How it works
NOTE: The example presented here is set in a client-relay-server scenario.
- The sender sends messages in batches (set via batch-size()).
- The relay writes messages to the disk-buffer file.
Once messages have been written to the disk-buffer file, the relay returns an acknowledgment to the client.
- The relay sends messages to the server in batches (set via batch-size()).
When the server has successfully received and processed the messages in the batch, it sends an acknowledgment of the processed messages to the relay.
It is only at this point that the relay removes log messages from the disk-buffer file because this is when logs are considered "delivered" to the server.
After receiving the acknowledgment, the sender sends another batch of messages.
This configuration gives you the greatest degree of protection against log message loss. ALTP provides acknowledgment about the successful processing of log messages at the level of the application layer. Even if the reception of log messages has been acknowledged by TCP at the transport layer, log messages are considered delivered only when the syslog-ng PE application has received an acknowledgment from the other syslog-ng PE instance about the successful delivery of log messages.
This mechanism guarantees that log messages are not lost between the client and the relay, or between the relay and the server, or on the relay itself. To minimize the risk of message loss on the client or the server, use flow control and reliable disk-buffer.
Figure 41: Flow control, reliable disk-buffer, ALTP
How to set key parameters
Set flags(flow-control) in the log path.
Configure the disk-buffer option. For details, see Example: Example configuration of the reliable disk-buffer.
disk-buffer( mem-buf-size(10485760) # storing 10 MB messages in memory and on disk disk-buf-size(2147483648) # storing 2 GB of messages only on disk reliable(yes) )
Enable ALTP by setting transport(rltp). For details, see ALTP options.

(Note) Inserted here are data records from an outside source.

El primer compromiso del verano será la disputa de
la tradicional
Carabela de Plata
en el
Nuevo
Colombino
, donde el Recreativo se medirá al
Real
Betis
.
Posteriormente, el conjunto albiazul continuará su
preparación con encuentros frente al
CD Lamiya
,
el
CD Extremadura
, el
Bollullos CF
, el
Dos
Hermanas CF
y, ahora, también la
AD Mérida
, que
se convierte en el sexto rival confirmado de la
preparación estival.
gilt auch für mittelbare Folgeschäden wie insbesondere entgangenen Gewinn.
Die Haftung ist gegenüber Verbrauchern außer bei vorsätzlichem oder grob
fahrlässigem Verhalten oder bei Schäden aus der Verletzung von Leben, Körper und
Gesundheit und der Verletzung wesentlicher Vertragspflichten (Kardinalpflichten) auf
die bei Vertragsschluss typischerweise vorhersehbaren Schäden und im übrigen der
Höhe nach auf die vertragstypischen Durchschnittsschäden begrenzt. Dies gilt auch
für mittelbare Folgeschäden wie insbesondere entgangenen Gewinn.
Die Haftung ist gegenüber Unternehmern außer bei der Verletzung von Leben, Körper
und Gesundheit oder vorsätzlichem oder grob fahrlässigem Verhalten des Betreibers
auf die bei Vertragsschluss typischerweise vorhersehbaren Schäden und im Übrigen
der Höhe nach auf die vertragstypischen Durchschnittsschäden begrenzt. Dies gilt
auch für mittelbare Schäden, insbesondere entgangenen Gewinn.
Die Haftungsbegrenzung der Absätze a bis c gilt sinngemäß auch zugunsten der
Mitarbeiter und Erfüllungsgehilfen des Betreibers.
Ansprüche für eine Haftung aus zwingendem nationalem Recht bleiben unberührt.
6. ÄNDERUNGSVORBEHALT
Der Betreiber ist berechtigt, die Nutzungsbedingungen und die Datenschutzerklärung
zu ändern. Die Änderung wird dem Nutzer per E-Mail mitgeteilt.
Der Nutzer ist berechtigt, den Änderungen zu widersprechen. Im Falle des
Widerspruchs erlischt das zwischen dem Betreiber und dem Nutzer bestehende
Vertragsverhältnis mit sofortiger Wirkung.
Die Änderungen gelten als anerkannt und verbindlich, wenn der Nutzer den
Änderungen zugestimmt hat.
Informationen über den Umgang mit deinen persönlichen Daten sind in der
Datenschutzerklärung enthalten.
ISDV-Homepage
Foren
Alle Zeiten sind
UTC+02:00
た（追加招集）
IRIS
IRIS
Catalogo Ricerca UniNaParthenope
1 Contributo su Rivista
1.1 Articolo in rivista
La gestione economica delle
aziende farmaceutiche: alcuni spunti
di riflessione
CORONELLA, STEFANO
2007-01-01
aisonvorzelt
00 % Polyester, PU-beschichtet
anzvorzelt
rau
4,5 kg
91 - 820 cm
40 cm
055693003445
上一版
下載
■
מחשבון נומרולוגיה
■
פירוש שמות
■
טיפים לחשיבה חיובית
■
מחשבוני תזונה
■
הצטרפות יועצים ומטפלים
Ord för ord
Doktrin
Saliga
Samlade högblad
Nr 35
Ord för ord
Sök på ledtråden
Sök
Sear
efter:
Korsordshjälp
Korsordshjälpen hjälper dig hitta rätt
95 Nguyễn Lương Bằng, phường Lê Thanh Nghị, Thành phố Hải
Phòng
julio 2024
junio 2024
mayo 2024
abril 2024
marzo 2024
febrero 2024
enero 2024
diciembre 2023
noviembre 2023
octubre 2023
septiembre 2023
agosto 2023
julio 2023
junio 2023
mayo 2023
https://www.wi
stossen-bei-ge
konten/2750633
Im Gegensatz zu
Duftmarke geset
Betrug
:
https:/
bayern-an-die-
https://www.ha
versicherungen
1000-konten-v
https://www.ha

This configuration minimizes the loss of log messages in the following situations:
- Unreachable destination server(s): Only as many incoming log messages are read as can be "delivered". When flow control is used in combination with reliable disk buffering and ALTP, those messages are considered delivered by the very first source driver that have been written to the disk buffer. syslog-ng PE will not read new messages until the previous batch has been written to the disk buffer.
- TCP error: With a TCP connection, when messages are sent from the destination drivers to the destination servers, messages are written to the TCP socket. The TCP socket sends an acknowledgment to the destination drivers once it has successfully processed messages. However, while the acknowledge messages sent by the TCP socket implement flow control at the transport layer, ALTP introduces flow control at the application layer. This means that log messages are only considered delivered when the ALTP acknowledge message is returned at the level of the syslog-ng application. That is to say, when a TCP error occurs, messages that have been written to the disk-buffer file do not get lost.
- Message loss outside of syslog-ng PE: One of the advantages of this configuration over when the disk-buffer option is not used at all is that when the log-iw-size() control window is full, the flow-control mechanism stops reading logs from the sources much later. This is because when it is not possible to send logs directly to the destinations, they are written to the disk. It is only after the disk-buffer file has been filled to its full capacity that the sources are stopped. This allows you to minimize the loss of log messages during peak hours or when the network is temporarily down.
Message loss when syslog-ng PE is stopped or restarted: When syslog-ng is stopped or restarted, the contents of the disk-buffer file do not get lost, greatly increasing reliability.
Also note that the memory buffer is only used as a cache in this configuration. Any data stored in the memory has already been written to the disk-buffer file, which, again, results in more reliability.
NOTE: In rare cases, the buffers stored on the disk can become corrupted, in which case syslog-ng PE may not able to process all the logs stored in the disk-buffer file.
- When syslog-ng PE is not able to operate normally (for example, when syslog-ng PE crashes due to some unforeseen event): No messages get lost because the disk-buffer option is persistent and when the disk-buffer file is full, syslog-ng PE stops reading messages from the sources. When syslog-ng PE is restarted after a crash, it automatically recovers any unsent messages from the disk-buffer file and the output buffer. After the restart, syslog-ng PE sends the saved messages to the destination.
This configuration results in the slowest processing time out of all the options described in this chapter.